Goal of the exercise: Take the entries below and print only the lines from the one with "retourgenomen." through the one with "Bezorgkosten", exactly as they stand, both ends included.
[[ Material for this exercise, beginning ]]
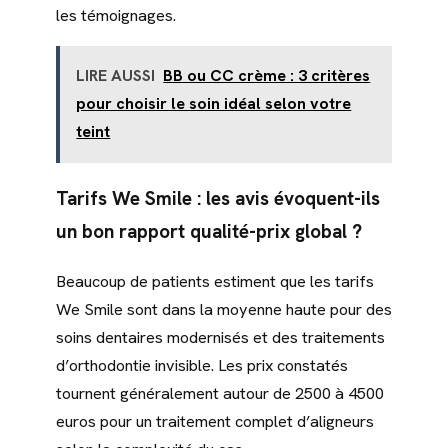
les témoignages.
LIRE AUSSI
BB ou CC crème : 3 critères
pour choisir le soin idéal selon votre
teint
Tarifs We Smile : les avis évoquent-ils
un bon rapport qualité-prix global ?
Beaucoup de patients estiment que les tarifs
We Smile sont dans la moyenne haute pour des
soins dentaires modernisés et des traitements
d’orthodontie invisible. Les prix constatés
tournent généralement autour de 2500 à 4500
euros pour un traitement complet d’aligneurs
[[ Material for this exercise, end ]]
[[ Material for this exercise, beginning ]]
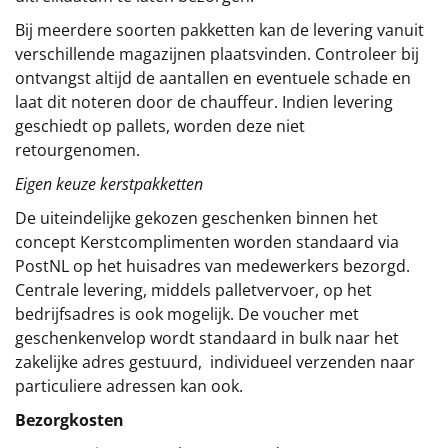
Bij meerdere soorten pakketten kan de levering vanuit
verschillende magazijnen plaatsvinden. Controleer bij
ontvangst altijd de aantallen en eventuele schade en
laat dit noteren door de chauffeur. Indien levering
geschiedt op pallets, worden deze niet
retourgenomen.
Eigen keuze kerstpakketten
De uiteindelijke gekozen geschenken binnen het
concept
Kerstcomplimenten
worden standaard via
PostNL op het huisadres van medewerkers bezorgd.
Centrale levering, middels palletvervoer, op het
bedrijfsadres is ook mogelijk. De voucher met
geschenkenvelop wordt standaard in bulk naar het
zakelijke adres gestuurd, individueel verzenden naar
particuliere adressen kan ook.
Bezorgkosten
[[ Material for this exercise, end ]]
Solution to the exercise:
retourgenomen.
Eigen keuze kerstpakketten
De uiteindelijke gekozen geschenken binnen het
concept
Kerstcomplimenten
worden standaard via
PostNL op het huisadres van medewerkers bezorgd.
Centrale levering, middels palletvervoer, op het
bedrijfsadres is ook mogelijk. De voucher met
geschenkenvelop wordt standaard in bulk naar het
zakelijke adres gestuurd, individueel verzenden naar
particuliere adressen kan ook.
Bezorgkosten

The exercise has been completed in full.